ASSIGNMENT: Your answer must be an exact copy of the records below, with every picture left out.

[Document images with source code]
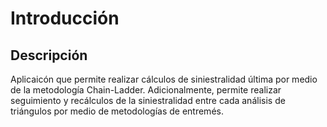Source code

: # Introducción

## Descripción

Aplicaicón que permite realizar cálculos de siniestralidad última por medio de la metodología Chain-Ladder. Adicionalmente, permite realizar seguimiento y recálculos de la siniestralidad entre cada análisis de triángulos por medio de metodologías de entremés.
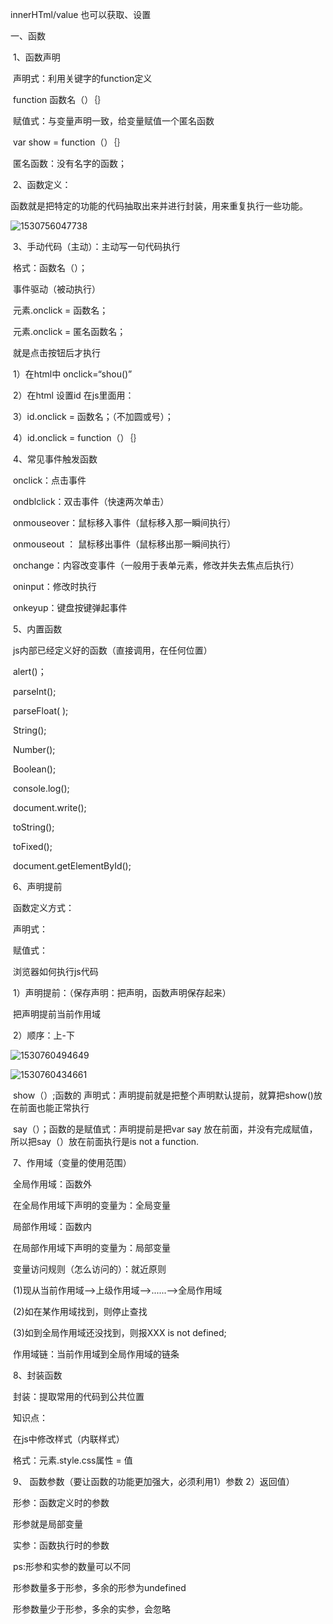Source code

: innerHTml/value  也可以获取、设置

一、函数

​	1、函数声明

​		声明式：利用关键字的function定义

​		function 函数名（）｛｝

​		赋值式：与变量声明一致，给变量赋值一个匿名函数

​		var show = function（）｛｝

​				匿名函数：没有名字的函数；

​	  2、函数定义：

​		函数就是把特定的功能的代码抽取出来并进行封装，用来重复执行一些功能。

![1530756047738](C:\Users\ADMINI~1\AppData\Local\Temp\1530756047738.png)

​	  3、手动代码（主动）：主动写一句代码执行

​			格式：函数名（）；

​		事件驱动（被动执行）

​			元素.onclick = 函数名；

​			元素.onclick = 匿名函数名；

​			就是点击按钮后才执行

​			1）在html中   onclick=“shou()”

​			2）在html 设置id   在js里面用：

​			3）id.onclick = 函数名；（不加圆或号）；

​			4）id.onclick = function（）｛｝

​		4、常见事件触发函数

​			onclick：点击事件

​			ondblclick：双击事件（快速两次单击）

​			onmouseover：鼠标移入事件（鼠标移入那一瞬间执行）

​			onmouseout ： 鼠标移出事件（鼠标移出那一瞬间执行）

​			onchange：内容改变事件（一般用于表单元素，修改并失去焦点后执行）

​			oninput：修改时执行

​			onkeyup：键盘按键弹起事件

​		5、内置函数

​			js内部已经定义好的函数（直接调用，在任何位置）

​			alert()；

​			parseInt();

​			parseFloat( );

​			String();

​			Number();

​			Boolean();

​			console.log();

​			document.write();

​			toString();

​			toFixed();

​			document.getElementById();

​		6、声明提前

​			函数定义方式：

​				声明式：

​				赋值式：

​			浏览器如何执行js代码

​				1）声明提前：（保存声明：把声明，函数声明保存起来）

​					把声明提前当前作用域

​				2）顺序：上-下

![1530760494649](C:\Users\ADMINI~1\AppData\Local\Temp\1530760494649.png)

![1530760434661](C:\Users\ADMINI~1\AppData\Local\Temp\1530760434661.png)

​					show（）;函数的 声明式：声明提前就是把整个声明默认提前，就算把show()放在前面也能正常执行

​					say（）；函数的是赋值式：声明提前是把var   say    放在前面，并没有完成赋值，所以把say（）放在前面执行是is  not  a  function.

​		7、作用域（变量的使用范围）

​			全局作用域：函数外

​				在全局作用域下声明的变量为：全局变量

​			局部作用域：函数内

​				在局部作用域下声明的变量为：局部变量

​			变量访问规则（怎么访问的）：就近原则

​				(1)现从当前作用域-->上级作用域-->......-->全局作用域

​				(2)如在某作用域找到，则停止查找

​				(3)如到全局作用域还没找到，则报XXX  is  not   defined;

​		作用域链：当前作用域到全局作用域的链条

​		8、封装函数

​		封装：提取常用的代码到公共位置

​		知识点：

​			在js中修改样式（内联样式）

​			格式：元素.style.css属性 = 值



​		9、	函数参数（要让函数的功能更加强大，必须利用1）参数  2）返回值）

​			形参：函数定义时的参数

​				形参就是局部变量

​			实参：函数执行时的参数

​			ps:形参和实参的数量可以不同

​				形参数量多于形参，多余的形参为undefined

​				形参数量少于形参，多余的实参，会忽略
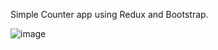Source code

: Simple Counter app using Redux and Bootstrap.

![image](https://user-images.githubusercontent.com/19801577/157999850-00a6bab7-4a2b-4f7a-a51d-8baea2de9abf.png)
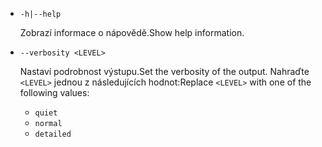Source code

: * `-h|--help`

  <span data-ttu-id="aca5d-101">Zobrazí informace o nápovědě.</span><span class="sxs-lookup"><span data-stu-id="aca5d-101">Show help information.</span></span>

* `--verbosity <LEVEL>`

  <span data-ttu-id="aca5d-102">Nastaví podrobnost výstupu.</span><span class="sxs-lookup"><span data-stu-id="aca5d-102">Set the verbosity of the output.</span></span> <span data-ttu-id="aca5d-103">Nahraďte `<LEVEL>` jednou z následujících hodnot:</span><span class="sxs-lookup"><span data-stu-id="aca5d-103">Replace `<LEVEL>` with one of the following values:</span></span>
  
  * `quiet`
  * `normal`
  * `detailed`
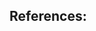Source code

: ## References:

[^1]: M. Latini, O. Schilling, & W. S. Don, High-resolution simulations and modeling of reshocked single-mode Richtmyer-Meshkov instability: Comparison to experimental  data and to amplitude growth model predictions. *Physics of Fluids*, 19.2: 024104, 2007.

OUTPUT OF THE EXERCISE:
Source code

: # Introducción

## Descripción

Aplicaicón que permite realizar cálculos de siniestralidad última por medio de la metodología Chain-Ladder. Adicionalmente, permite realizar seguimiento y recálculos de la siniestralidad entre cada análisis de triángulos por medio de metodologías de entremés.
Source code

: innerHTml/value  也可以获取、设置

一、函数

​	1、函数声明

​		声明式：利用关键字的function定义

​		function 函数名（）｛｝

​		赋值式：与变量声明一致，给变量赋值一个匿名函数

​		var show = function（）｛｝

​				匿名函数：没有名字的函数；

​	  2、函数定义：

​		函数就是把特定的功能的代码抽取出来并进行封装，用来重复执行一些功能。

![1530756047738](C:\Users\ADMINI~1\AppData\Local\Temp\1530756047738.png)

​	  3、手动代码（主动）：主动写一句代码执行

​			格式：函数名（）；

​		事件驱动（被动执行）

​			元素.onclick = 函数名；

​			元素.onclick = 匿名函数名；

​			就是点击按钮后才执行

​			1）在html中   onclick=“shou()”

​			2）在html 设置id   在js里面用：

​			3）id.onclick = 函数名；（不加圆或号）；

​			4）id.onclick = function（）｛｝

​		4、常见事件触发函数

​			onclick：点击事件

​			ondblclick：双击事件（快速两次单击）

​			onmouseover：鼠标移入事件（鼠标移入那一瞬间执行）

​			onmouseout ： 鼠标移出事件（鼠标移出那一瞬间执行）

​			onchange：内容改变事件（一般用于表单元素，修改并失去焦点后执行）

​			oninput：修改时执行

​			onkeyup：键盘按键弹起事件

​		5、内置函数

​			js内部已经定义好的函数（直接调用，在任何位置）

​			alert()；

​			parseInt();

​			parseFloat( );

​			String();

​			Number();

​			Boolean();

​			console.log();

​			document.write();

​			toString();

​			toFixed();

​			document.getElementById();

​		6、声明提前

​			函数定义方式：

​				声明式：

​				赋值式：

​			浏览器如何执行js代码

​				1）声明提前：（保存声明：把声明，函数声明保存起来）

​					把声明提前当前作用域

​				2）顺序：上-下

![1530760494649](C:\Users\ADMINI~1\AppData\Local\Temp\1530760494649.png)

![1530760434661](C:\Users\ADMINI~1\AppData\Local\Temp\1530760434661.png)

​					show（）;函数的 声明式：声明提前就是把整个声明默认提前，就算把show()放在前面也能正常执行

​					say（）；函数的是赋值式：声明提前是把var   say    放在前面，并没有完成赋值，所以把say（）放在前面执行是is  not  a  function.

​		7、作用域（变量的使用范围）

​			全局作用域：函数外

​				在全局作用域下声明的变量为：全局变量

​			局部作用域：函数内

​				在局部作用域下声明的变量为：局部变量

​			变量访问规则（怎么访问的）：就近原则

​				(1)现从当前作用域-->上级作用域-->......-->全局作用域

​				(2)如在某作用域找到，则停止查找

​				(3)如到全局作用域还没找到，则报XXX  is  not   defined;

​		作用域链：当前作用域到全局作用域的链条

​		8、封装函数

​		封装：提取常用的代码到公共位置

​		知识点：

​			在js中修改样式（内联样式）

​			格式：元素.style.css属性 = 值



​		9、	函数参数（要让函数的功能更加强大，必须利用1）参数  2）返回值）

​			形参：函数定义时的参数

​				形参就是局部变量

​			实参：函数执行时的参数

​			ps:形参和实参的数量可以不同

​				形参数量多于形参，多余的形参为undefined

​				形参数量少于形参，多余的实参，会忽略
Source code

: Simple Counter app using Redux and Bootstrap.

![image](https://user-images.githubusercontent.com/19801577/157999850-00a6bab7-4a2b-4f7a-a51d-8baea2de9abf.png)
Source code

: * `-h|--help`

  <span data-ttu-id="aca5d-101">Zobrazí informace o nápovědě.</span><span class="sxs-lookup"><span data-stu-id="aca5d-101">Show help information.</span></span>

* `--verbosity <LEVEL>`

  <span data-ttu-id="aca5d-102">Nastaví podrobnost výstupu.</span><span class="sxs-lookup"><span data-stu-id="aca5d-102">Set the verbosity of the output.</span></span> <span data-ttu-id="aca5d-103">Nahraďte `<LEVEL>` jednou z následujících hodnot:</span><span class="sxs-lookup"><span data-stu-id="aca5d-103">Replace `<LEVEL>` with one of the following values:</span></span>
  
  * `quiet`
  * `normal`
  * `detailed`
Source code

: ## References:

[^1]: M. Latini, O. Schilling, & W. S. Don, High-resolution simulations and modeling of reshocked single-mode Richtmyer-Meshkov instability: Comparison to experimental  data and to amplitude growth model predictions. *Physics of Fluids*, 19.2: 024104, 2007.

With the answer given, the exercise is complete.